The most recent status report for both the Northern and Southern Zone Rock Lobster Fisheries assessed the fisheries in the 2012-2013 fishing seasons. The primary measure for stock status in both zones of the South Australian Rock Lobster Fishery is the commercial CPUE of legal-sized Rock Lobster (kg/potlift). CPUE in lobster fisheries is accepted as being representative of lobster abundance and is measured using catch and effort data recorded and submitted in logbook returns.
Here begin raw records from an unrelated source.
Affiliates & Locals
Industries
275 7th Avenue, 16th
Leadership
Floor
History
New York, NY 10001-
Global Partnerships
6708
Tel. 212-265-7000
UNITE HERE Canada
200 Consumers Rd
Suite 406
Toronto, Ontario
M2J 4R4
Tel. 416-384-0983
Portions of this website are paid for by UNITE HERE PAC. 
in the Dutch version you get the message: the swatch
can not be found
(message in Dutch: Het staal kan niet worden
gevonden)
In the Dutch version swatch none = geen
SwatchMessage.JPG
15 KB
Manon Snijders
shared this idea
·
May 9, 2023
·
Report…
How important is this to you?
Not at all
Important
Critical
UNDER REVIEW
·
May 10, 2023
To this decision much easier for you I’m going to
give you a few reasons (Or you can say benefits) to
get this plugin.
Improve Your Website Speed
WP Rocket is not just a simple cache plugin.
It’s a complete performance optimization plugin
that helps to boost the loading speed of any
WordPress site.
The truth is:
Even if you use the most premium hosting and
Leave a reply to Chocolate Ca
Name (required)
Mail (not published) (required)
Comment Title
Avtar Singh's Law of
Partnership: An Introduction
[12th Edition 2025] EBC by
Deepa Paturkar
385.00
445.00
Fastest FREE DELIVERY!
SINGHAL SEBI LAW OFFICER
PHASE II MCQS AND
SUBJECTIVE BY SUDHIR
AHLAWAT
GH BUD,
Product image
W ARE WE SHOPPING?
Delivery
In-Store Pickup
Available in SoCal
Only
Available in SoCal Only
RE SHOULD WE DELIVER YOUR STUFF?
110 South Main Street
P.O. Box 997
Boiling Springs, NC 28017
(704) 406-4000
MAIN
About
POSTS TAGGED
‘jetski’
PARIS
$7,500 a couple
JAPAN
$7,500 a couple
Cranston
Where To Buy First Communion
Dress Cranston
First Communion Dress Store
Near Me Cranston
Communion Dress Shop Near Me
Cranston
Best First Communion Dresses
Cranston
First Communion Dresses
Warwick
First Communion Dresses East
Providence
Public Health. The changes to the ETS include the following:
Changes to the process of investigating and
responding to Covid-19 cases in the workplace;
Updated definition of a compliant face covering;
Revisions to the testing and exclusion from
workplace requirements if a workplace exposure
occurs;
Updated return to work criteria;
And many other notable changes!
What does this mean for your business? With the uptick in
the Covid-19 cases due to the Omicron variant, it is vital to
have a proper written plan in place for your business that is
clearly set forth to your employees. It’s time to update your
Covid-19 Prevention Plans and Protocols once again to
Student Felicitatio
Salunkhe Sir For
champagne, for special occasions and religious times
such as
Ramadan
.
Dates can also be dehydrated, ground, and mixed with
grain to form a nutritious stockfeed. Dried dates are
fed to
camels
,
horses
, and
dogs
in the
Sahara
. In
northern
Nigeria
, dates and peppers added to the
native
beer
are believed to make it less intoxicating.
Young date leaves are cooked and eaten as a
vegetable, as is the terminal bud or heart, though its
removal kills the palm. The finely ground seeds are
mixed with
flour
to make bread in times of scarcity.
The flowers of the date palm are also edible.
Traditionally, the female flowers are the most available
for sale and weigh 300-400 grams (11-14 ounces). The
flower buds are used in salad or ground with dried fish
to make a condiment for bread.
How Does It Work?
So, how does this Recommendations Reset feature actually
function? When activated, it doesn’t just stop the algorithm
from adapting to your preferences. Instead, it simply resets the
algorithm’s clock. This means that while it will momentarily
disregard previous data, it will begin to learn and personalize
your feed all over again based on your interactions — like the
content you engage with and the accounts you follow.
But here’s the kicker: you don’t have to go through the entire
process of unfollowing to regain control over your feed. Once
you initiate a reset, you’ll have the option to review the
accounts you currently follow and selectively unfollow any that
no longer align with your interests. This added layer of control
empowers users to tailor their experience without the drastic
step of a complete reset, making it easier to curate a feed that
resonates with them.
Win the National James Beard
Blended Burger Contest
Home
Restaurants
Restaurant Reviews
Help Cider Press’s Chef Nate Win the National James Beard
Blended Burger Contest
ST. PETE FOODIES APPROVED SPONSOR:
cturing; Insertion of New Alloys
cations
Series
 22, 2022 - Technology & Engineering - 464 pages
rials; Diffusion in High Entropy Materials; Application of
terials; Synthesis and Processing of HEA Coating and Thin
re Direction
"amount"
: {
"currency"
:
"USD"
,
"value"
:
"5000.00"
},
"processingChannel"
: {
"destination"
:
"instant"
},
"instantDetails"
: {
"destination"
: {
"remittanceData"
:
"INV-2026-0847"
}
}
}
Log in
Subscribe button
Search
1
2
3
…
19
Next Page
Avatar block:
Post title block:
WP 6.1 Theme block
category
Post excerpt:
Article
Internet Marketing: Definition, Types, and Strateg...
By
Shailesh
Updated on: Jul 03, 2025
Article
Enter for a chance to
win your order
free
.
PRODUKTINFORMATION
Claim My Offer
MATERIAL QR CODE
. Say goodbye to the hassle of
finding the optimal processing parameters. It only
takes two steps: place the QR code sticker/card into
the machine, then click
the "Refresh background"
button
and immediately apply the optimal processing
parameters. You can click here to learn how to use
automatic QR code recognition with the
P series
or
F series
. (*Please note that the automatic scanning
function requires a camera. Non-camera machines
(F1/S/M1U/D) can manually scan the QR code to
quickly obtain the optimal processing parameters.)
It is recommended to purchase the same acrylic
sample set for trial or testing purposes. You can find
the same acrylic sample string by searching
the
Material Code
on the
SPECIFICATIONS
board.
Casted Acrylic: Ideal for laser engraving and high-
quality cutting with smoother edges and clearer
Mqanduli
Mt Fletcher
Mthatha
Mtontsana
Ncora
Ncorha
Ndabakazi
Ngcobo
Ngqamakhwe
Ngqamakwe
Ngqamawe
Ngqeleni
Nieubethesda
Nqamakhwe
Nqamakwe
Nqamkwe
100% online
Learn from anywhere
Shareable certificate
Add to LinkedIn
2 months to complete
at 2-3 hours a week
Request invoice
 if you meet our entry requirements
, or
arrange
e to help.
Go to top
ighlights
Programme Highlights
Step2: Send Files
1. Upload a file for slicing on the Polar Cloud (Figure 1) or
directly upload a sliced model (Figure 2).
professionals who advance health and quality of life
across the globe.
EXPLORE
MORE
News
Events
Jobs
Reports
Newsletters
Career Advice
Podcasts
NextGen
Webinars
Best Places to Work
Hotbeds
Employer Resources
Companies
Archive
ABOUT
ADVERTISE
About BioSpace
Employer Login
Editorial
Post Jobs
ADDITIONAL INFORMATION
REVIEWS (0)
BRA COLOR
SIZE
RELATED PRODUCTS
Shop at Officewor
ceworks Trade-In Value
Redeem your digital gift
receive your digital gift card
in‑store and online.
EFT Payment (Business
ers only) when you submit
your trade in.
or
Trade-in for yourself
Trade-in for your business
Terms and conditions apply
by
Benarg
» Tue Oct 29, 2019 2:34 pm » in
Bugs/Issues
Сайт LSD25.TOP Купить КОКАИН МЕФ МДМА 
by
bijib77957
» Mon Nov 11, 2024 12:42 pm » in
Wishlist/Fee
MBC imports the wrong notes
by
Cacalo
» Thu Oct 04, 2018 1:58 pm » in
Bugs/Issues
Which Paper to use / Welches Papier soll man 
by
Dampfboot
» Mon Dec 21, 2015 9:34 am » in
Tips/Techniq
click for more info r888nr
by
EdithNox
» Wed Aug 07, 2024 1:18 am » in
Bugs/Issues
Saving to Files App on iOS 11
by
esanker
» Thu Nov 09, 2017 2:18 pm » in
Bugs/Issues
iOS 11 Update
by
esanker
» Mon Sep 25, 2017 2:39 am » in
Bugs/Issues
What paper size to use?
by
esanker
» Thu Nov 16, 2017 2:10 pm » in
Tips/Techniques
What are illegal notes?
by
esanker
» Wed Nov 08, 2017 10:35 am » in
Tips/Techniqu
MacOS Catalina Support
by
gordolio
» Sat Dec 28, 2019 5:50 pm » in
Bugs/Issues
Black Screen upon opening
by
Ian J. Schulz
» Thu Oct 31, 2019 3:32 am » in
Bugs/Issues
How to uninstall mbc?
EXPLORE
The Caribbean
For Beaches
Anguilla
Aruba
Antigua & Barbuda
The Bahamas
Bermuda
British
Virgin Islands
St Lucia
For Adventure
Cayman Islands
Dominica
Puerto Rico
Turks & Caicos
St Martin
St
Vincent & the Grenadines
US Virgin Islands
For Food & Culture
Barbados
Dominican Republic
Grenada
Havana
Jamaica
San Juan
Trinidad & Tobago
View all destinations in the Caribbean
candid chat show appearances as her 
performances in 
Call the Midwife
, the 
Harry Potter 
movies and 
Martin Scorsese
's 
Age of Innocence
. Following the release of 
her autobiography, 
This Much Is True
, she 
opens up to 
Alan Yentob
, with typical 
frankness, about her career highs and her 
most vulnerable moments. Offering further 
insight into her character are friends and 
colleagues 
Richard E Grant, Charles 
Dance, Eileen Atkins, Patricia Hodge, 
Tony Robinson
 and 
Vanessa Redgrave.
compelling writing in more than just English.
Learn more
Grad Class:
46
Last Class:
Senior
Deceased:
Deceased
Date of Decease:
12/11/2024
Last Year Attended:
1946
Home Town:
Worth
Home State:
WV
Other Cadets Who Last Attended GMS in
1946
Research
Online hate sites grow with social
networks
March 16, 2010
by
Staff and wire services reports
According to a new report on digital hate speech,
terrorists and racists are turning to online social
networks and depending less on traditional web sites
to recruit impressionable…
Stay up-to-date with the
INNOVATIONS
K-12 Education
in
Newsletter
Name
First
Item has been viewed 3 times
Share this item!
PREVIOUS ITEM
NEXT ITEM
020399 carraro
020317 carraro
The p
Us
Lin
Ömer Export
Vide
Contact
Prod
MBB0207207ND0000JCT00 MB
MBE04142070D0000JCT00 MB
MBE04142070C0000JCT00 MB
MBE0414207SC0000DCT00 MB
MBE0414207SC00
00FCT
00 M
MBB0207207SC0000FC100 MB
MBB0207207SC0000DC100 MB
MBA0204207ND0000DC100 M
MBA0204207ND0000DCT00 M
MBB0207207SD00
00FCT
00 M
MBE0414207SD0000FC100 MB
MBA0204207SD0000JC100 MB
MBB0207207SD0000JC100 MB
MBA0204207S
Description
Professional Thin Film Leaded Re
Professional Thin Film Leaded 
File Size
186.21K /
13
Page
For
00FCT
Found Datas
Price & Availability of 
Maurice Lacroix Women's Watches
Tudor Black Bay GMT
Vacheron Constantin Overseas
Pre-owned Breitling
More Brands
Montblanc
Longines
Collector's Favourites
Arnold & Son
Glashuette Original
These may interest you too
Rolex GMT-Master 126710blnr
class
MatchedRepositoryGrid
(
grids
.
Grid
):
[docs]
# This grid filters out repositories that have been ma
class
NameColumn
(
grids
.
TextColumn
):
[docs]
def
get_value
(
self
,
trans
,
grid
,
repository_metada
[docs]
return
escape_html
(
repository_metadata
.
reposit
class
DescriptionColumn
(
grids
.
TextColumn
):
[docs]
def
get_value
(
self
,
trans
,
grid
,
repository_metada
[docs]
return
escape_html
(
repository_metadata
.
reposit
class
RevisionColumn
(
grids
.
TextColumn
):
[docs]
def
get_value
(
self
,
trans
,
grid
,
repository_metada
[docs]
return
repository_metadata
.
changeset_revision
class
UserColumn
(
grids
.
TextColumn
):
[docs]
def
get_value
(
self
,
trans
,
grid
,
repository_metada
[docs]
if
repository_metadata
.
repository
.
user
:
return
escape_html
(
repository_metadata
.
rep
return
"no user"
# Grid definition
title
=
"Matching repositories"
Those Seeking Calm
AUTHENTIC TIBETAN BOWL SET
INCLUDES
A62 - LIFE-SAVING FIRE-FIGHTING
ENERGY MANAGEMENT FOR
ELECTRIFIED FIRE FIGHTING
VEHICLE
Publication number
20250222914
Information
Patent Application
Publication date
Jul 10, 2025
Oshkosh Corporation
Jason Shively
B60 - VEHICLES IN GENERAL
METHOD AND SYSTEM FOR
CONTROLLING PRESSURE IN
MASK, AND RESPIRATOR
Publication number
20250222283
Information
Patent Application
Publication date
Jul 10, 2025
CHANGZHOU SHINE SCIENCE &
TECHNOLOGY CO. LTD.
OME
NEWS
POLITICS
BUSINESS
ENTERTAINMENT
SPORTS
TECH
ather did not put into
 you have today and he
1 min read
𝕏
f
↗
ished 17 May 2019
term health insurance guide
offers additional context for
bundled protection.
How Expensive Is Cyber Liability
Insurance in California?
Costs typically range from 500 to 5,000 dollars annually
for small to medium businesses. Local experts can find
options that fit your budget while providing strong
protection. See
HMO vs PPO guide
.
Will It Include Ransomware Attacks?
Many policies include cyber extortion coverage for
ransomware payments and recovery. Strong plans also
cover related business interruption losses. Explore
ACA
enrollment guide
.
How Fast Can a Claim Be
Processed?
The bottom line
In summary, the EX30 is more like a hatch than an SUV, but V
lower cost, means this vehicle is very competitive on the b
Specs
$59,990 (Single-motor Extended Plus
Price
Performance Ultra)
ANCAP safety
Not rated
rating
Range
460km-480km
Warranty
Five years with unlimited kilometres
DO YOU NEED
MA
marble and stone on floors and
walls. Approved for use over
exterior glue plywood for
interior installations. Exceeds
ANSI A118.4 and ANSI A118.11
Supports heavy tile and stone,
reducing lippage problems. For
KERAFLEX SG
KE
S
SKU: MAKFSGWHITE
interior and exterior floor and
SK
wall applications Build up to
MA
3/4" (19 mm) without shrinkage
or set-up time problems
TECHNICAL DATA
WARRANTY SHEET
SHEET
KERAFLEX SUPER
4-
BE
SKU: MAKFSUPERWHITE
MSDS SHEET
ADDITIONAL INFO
In 2012-13, the Southern Zone Rock Lobster Fishery CPUE was 0.86 kg/potlift, which placed the catch rate of the fishery within the range considered to be sustainably fished at a TACC of 1,250 t. In 2012-13, the Northern Zone Rock Lobster Fishery CPUE was 0.99 kg/potlift, which placed the catch rate of the fishery within the range considered to be sustainably fished at a TACC of 345 t. On the basis of the evidence available, the Southern Zone Rock Lobster resource in both management units are classified as sustainable.
 
Habitat Impact:
An Environmental Risk Assessment of the South Australian Red Rock Lobster Fishery was conducted in 2011. The assessment ranked the risk to Red Rock Lobster as moderate; and the risk of capture of threatened, endangered and protected species in the Northern Zone (specifically Australian sea lions) as moderate. Pots are equipped with metal spikes to prevent sea lions pups to enter the trap. It did not identify any general ecosystem risks from the impacts of fishing (PIRSA 2011). The moderate and higher risks have strategies outlined in the management plan to address those risks.
 
References:
PIRSA http://www.pir.sa.gov.au/fishing
http://www.pir.sa.gov.au/fishing/publications/status_sa_fisheries_report
 
* Companies that have applied for certification before the current accredited system.